Выбрать главу

И все же самые смелые мнения нашли способ свободно выразить себя благодаря практике disputatio (излагать) и quodlibet (все и вся). Эти упражнения являлись настоящими ораторскими поединками, которые оттачивали интеллектуальную ловкость участников, в духе полной свободы, напоминающей акробатику греческих софистов. Диспут был более структурирован: его организовывал преподаватель, который заранее объявлял, что в такой-то и такой-то день в такое-то и такое-то время под его руководством будет обсуждаться такой-то вопрос. Все студенты и бакалавры соответствующего факультета обязаны были присутствовать, но диспут являлся публичным, открытым для всех, и на нем могли присутствовать многие священнослужители и прелаты. После изложения темы преподавателем, бакалавры, затем студенты представляют свои возражения; в disputatio in studio sollempni (официальном обсуждении) каждый мог попросить слова, и обмен мнениями иногда бывал очень оживленным. Устав 1339 года гласил, что для того, чтобы положить конец невежливости и агрессивности, необходимо попросить слова, прежде чем высказаться, и что те, кто отказывается покинуть зал по требованию председателя, будут наказаны. В конце преподаватель собирал все аргументы и подводил итог, это и было определением, которое, по сути, являлось изложением доктрины, защищаемой преподавателем. Конечно, это была очень ортодоксальная доктрина, но во время дебатов можно было услышать мнения, которые были гораздо менее ортодоксальными.

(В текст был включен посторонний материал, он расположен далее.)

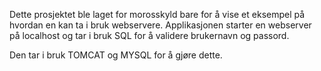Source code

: Dette prosjektet ble laget for morosskyld bare for å vise et eksempel på hvordan en kan ta i bruk webservere.
Applikasjonen starter en webserver på localhost og tar i bruk SQL for å validere brukernavn og passord.

Den tar i bruk TOMCAT og MYSQL for å gjøre dette.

Свободный диспут по каким-угодно вопросам заходил еще дальше. Это было похоже на интеллектуальный поединок, эквивалент рыцарского: дважды в год преподаватель мог объявить, что в такой-то и такой-то день в таком-то и таком-то месте он будет разбирать проблему, "поставленную любым человеком по любому вопросу" (de quodlibet ad voluntatem cujuslibet). Это было опасным занятием, которое мсье Глорье в своей работе La Littérature quodlibétique (Литература свободного диспута) описывает следующим образом: "В свободном диспуте каждый может поднять любую проблему. И в этом заключается большая опасность для преподавателя, который его ведет. Вопросы и возражения могут поступать со всех сторон, враждебные, любопытные или злобные — неважно. Его могут спрашивать из лучших побуждений, чтобы узнать его мнение; но его могут попытаться заставить противоречить самому себе или вынудить высказать свое мнение на скользкие темы, которые он предпочел бы не обсуждать. Иногда это будет любопытный незнакомец или беспокойный ум; иногда это будет ревнивый соперник или коллега, который попытается поставить его в неловкое положение. Иногда проблемы будут ясными и интересными, иногда вопросы будут неоднозначными, и преподавателю будет трудно уловить их точный объем и истинный смысл. Некоторые откровенно ограничатся чисто интеллектуальной сферой; другие будут преследовать в основном политические или порочащие скрытые мотивы… Поэтому от человека, желающего вести свободный диспут, требуется необычное присутствие духа и почти универсальная компетентность". Именно так можно было обсуждать такие смелые вопросы, как существование Бога, вечность мира, бессмертие души или девственность Девы Марии, отголоски которых можно найти в высказываниях, приписываемых Бонифацию VIII. Диалектическая ловкость преподавателя должна была позволять ему рассматривать все вопросы в ортодоксальной манере, но несомненно, что эти дебаты стимулировали критическое мышление и бросали вызов официальным доктринам.

И именно это произошло во времена Филиппа Красивого, когда теологические и научные основы прекрасного XIII века были сильно подорваны. Университет в то время переживал большой и плодотворный интеллектуальный подъем, и мы не можем согласиться с негативным суждением Жана Фавье, по словам которого: "Университет во времена Филиппа Красивого едва ли готовил что-то кроме посредственных теологов и плохих логиков". Интеллектуальный прогресс требует критики, вопросов и методичного сомнения, и именно это происходило в Университете в период с 1280 по 1315 год.